Day 4 of Hadrian's Wall walk. What a doozy! I left Gilsland early this morning because there were reports of a bad storm moving over the trail and I wanted to get ahead of it. But I was smart, I asked for a ride down to the start of the trail to avoid an extra mile of downhill walking. Thanks to Astin for the lift!
Then I was off, walking along the wall and taking in the sights. The first bit was much of the same from yesterday, through fields and over small crests. I walked with a local for a bit and spoke to an archeologist on a recent site. It was all so pretty and I was feeling good. This was Cumbria.
But then I got into Northumberland and it's a whole new level. It's rugged and wild. And the hills. Oh my gosh. The hills. They never end! Now, I did have the opportunity to see stretches of original Hadrian's Wall, built by the Romans in AD 122. So that was amazing. And the views in all directions are just so big and immemse that it's hard not to feel so insignificant and small.
But the hills. They were a real challenge. And completely unexpected. In all my preparations and reading, I knew this was a hilly day but nothing prepared me for the mental and physical challenge of finishing this stage. Just when I thought, this has to be the last peak, the highest.... nope, I'd crest and see another 3 in front of me. When I thought those would be peaks in a few days.... nope, that was part of today's walk. This walk is a real challenge. And it took everything in me to get today done.
But the views are spectacular and it felt amazing to be looking out and seeing miles and miles of land in all directions.
At the end of today's walk, I finished at the highest point of the whole trail (345 meters above sea level), amongst the cleanest air in England, and I have covered (as per the guide book, not my Garmin) 65.6 km or 41 miles. So almost half the whole trail.
But my body is starting to show the mileage I've put it through. I have asked my body to go just a bit further so many times over the past 4 days. And it has done it. EVERY. SINGLE. TIME. But my worry now is that I'll ask one too many times and my body won't be able to respond. My feet, not just my blistered toes, are showing stress.
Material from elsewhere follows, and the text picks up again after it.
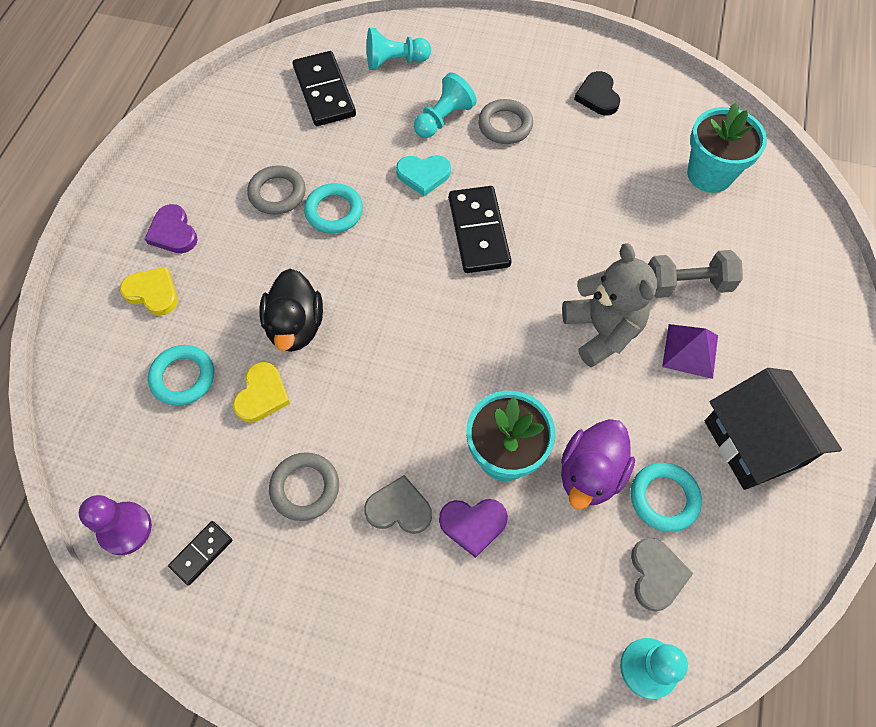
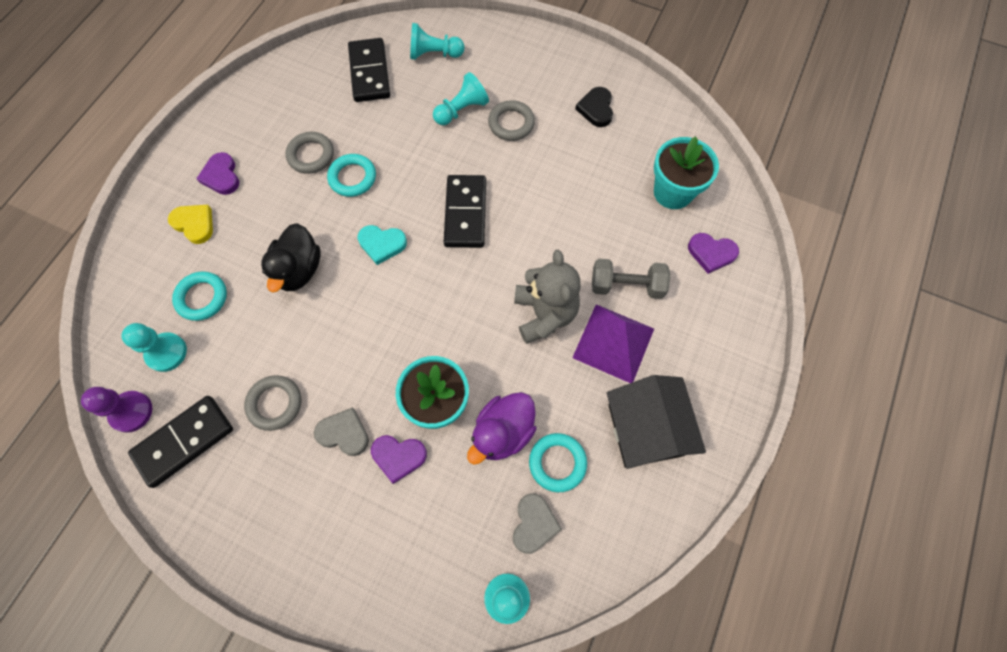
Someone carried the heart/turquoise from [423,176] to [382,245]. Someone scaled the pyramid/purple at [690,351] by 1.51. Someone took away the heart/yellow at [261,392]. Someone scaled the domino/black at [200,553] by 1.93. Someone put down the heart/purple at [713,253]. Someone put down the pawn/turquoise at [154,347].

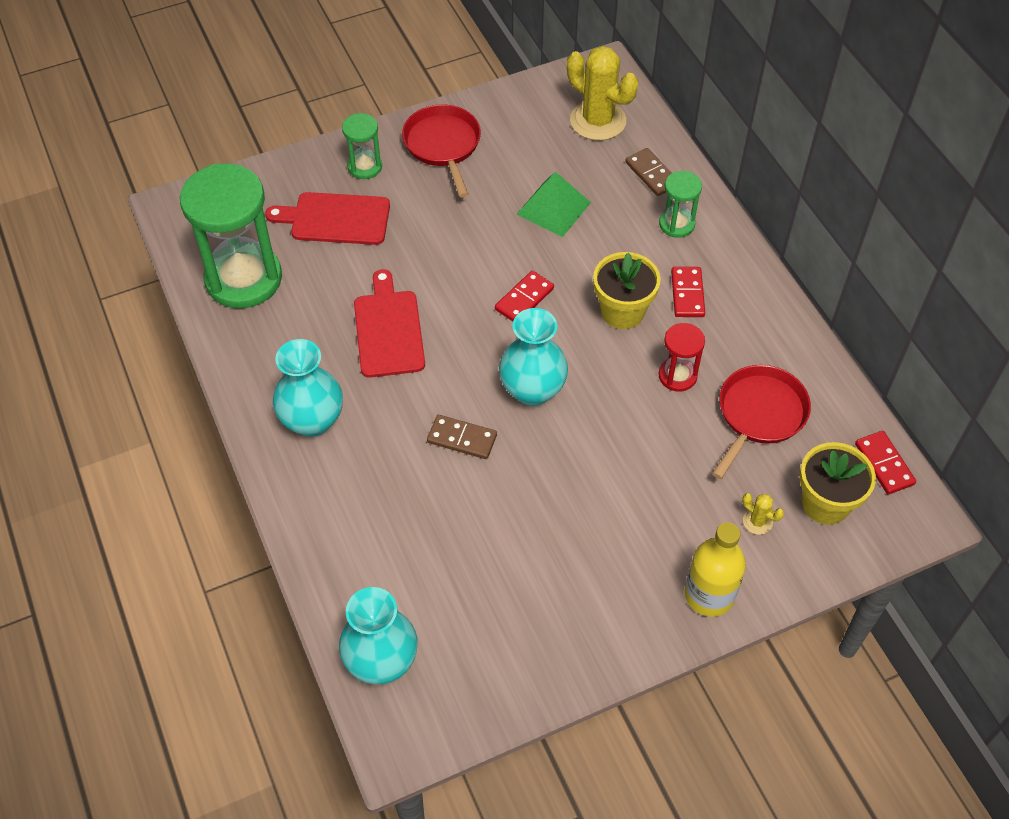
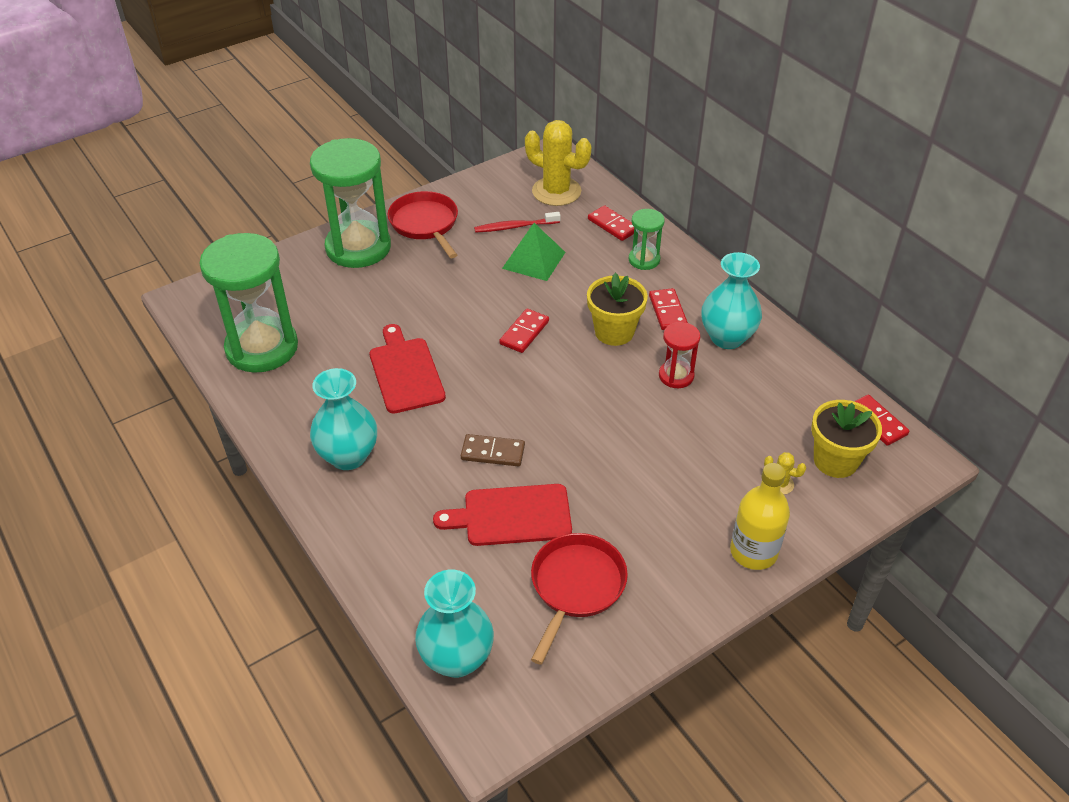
Someone scaled the hourglass/green at [362,146] by 2.08. Someone repainted the domino/brown at [648,172], which became the domino/red at [611,223]. Someone carried the cutting board/red from [327,218] to [502,515]. Someone carried the vase/turquoise from [533,357] to [731,300]. Someone carried the pan/red from [761,422] to [579,599]. Someone put down the toothbrush/red at [517,222].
My ankle (injured 5 years ago and never healed properly) is holding up but barely. And I'm struggling to stay positive in the face of another 4 days of more of the same but in reverse (so many hills, then walking along a highway, then through a city).
I'm realizing now my dream was to walk Hadrian’s Wall and I can say I've done that. So, from here on out, each day will be an opportunity to assess where I'm at and whether I want to keep walking. Now, it's taken many tears to get to this point (Mom and Dad can attest to this.... they always get my weepy calls when I finish a day and have nothing left to give) but I would regret pushing too far and getting injured. As I said, this trail is the real deal. And it's taken a lot of perseverance and grit and heart to get this far. If I can just get to Sycamore Gap (which is a mile away), I'd be content and happy with my journey!
I do appreciate all the support and encouragement as I took each step. It just feels like I'm close to making a hard but mature decision. I'll keep you posted! In the meantime, know that I've loved sharing this journey with all of you!